400 Days Later
17.ii.22
At last, the new novel is ready to be handed in, after 400 working days spread over two years, minus a week or so. When Truffaut named his most famous film Les Quatre Cent Coups he was using an idiomatic expression – something like »living the wild life«, »sowing one’s wild oats«, which is hardly reflected in the film’s title in English. But The 400 Blows: that’s how I’ve felt during most of my time working on the book. It sounds like a cliché, it is a cliché, yet each day has been a struggle, and each has brought some form of disappointment. Not 399 or 401, but exactly 400 blows and setbacks: after a few hours giving it a final going-over I emailed what I thought was a flawless manuscript to the publisher – only to discover, one minute later, an appalling mistake.

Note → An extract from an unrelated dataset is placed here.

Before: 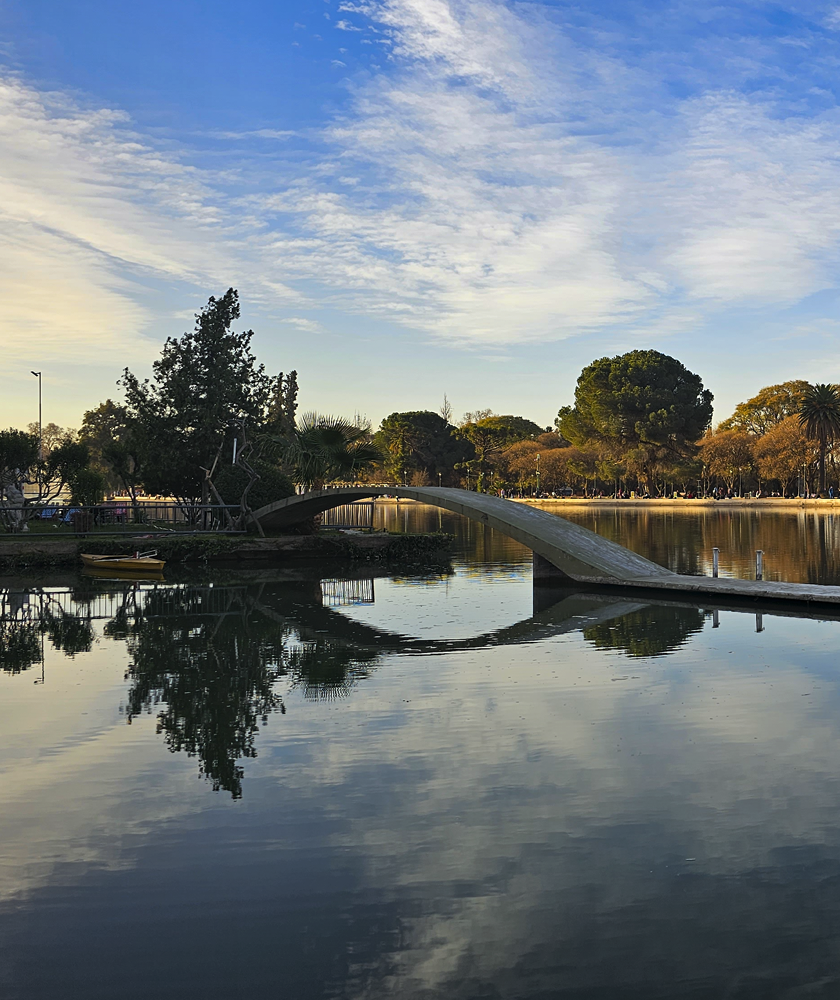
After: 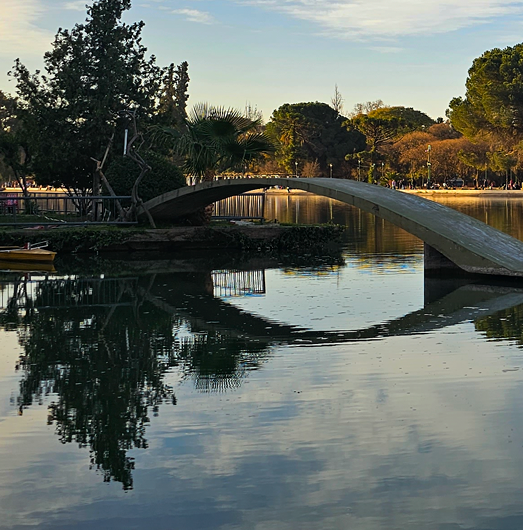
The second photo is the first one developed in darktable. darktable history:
crop: left 13.072%, top 30.953%, right 24.558%, bottom 15.954%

The Apollo Theater in Harlem plays a certain role in the book. When my protagonist, a former rock guitarist, elucidates the neon sign poised on the façade of the venue he claims that the lettering is in outline, which is to say that the contour of each letter is traced but not filled in. Alas, the vertical APOLLO lettering at 125th Street in New York is inline: there are thin lines (actually neon tubes) inside each of the letters.
The novel was not even spared this: a blind protagonist. He, who treats his Fender Jazzmaster as others might a rosary or a voodoo doll, can’t see that the letters making up the name of the god of the arts, this leader of muses usually depicted with a lyre, most of all look like the six strings on a distorted guitar neck.
I will be cleaning the matter up in the proofs. But the moral nevertheless has to be (as a German poet once said): beaten by Apollo.